═══ Text section ═══

Task 10 — Hot-reload registry with atomic.Pointer[map] (A)

Goal. Lock-free reads, atomic full-map swap. Pattern for config that changes occasionally and is read constantly. Readers always see a consistent generation.

Starter.

type Registry struct {
    m atomic.Pointer[map[string]Codec]
}
func New() *Registry                              { /* TODO */ }
func (r *Registry) Get(name string) (Codec, bool) { /* TODO */ }
func (r *Registry) Swap(next map[string]Codec)    { /* TODO */ }

Hints.

  • The swapped-in map is immutable from the registry's point of view. Never write to it after storing.
  • Register(name, c) becomes a load → copy → mutate → CAS loop.
  • This is generational copy-on-write. Cost: O(N) per swap. Read cost: one atomic load.
Reference solution
package codec

import (
    "sort"
    "sync/atomic"
)

type Codec interface { /* same as before */ }

type Registry struct {
    // Senior decision: atomic.Pointer to a map gives lock-free reads
    // and (relatively) cheap full-replacement writes. Readers do ONE
    // atomic load and access a snapshot they own. No partial-update
    // window exists — only complete generations swapped atomically.
    // Same trick the Linux kernel uses for RCU.
    m atomic.Pointer[map[string]Codec]
}

func New() *Registry {
    r := &Registry{}
    empty := map[string]Codec{}
    r.m.Store(&empty)
    return r
}

func (r *Registry) Get(name string) (Codec, bool) {
    snap := r.m.Load()

═══

-- Brief A --
According to the hot-reload registry exercise, why can a reader never see a partly updated map? Answer in one to three sentences.
-- Brief B --
Pick up the hot-reload registry exercise after its last line and continue it.

═══ Data below ═══

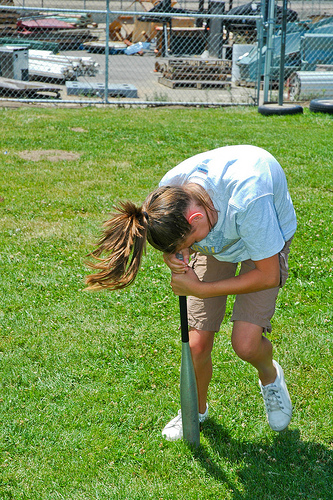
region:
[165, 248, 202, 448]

═══

-- Written response A --
Each read does a single atomic load and then works on a snapshot it owns. Writers never modify a stored map. They atomically swap in a complete new generation, so there is no partial-update window.

-- Written response B --
    if snap == nil { return nil, false }
    c, ok := (*snap)[name]
    return c, ok
}

func (r *Registry) Snapshot() map[string]Codec {
    snap := r.m.Load()
    if snap == nil { return nil }
    return *snap
}

func (r *Registry) Swap(next map[string]Codec) {
    // Senior decision: defensive copy. Even if the caller promises not
    // to mutate `next`, we own it from here on.
    cp := make(map[string]Codec, len(next))
    for k, v := range next { cp[k] = v }
    r.m.Store(&cp)
}

func (r *Registry) Register(name string, c Codec) {
    for {
        old := r.m.Load()
        next := make(map[string]Codec, len(*old)+1)
        for k, v := range *old { next[k] = v }
        next[name] = c
        if r.m.CompareAndSwap(old, &next) { return }
    }
}

func (r *Registry) Names() []string {
    snap := r.Snapshot()
    out := make([]string, 0, len(snap))
    for n := range snap { out = append(out, n) }
    sort.Strings(out)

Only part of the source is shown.